Intellectual Property doesn’t equal patent!

Very often we (researchers, Technology Transfer Office staff, university management) equate Intellectual Property protection and management with patenting. This is probably natural because patenting is so expensive that it makes sense to focus on resolving outstanding technical issues and trying to license the technology before costs start climbing. Also, patenting is an obvious way to license technology: it feels like a neat little package (even if it isn’t) that can be written into a license agreement or reported on to management.

However, we need to look beyond patents when we think about our Intellectual Property. Sometimes it is not appropriate to patent, we must rather do a design registration, or even keep knowledge secret as knowhow. Software and databases can be protected by copyright and can often be more quickly taken to the market than a patent.

By thinking in this way we can get more researchers in more diverse fields aware of Intellectual Property. No longer do we focus on Science, Engineering and Technology. Researchers from Arts to Architecture, from Business to Design, can understand, develop and benefit from the commercialisation of Intellectual Property. We may even find Intellectual Property in university services such as Student Counselling.

Since my office started in 2007, I have been working on a number of patented technologies. Only two are fully in the market, others are almost there or have been abandoned. Neither of the two that are in the market has covered their costs – yet. In contrast, our Student Counselling Centre developed two database programmes which we have licensed to four institutions, with two more licenses in the pipeline. And we have had very few costs.
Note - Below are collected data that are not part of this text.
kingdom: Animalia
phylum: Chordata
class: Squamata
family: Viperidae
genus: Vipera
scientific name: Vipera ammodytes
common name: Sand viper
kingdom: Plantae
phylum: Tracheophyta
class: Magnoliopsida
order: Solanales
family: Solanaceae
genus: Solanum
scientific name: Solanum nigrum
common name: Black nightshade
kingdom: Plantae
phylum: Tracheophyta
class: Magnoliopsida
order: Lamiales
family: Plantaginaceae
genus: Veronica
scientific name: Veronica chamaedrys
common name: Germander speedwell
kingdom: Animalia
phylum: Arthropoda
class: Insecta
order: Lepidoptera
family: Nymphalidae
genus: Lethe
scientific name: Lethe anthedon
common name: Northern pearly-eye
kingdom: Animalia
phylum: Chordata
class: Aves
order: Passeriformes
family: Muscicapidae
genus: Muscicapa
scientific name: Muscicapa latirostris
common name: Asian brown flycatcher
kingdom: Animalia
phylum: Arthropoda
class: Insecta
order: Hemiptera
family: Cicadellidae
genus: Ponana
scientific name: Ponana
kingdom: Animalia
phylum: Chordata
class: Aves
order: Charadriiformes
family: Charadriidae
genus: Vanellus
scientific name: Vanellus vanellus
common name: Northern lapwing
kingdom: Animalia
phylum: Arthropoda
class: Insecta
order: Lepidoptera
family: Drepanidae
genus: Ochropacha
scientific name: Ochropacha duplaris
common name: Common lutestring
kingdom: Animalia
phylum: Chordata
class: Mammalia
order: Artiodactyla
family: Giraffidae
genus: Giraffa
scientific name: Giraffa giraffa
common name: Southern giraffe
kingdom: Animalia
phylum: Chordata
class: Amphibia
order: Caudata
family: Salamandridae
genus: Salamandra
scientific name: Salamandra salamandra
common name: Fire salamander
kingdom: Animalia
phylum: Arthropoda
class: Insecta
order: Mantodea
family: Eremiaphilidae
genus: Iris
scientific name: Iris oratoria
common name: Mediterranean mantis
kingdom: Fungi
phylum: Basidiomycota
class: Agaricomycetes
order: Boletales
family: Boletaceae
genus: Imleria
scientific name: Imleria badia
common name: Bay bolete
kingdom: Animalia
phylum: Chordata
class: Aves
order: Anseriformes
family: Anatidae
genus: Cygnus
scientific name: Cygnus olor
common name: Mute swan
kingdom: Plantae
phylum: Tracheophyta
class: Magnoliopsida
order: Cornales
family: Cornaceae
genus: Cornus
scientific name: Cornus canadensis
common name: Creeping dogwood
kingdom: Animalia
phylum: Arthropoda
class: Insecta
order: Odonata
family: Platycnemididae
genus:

In the design field, we are currently commercialising five designs we registered last year and should be in the market early this year.

Don’t get me wrong - I am not saying to researchers that we won’t patent their inventions; it is just that I want to get away from the idea that only Science and Engineering researchers have any worthwhile Intellectual Property. So, if you are an Arts or Business student, approach your Technology Transfer Office with your research and discuss if it can be commercialised – you may be in for a surprise!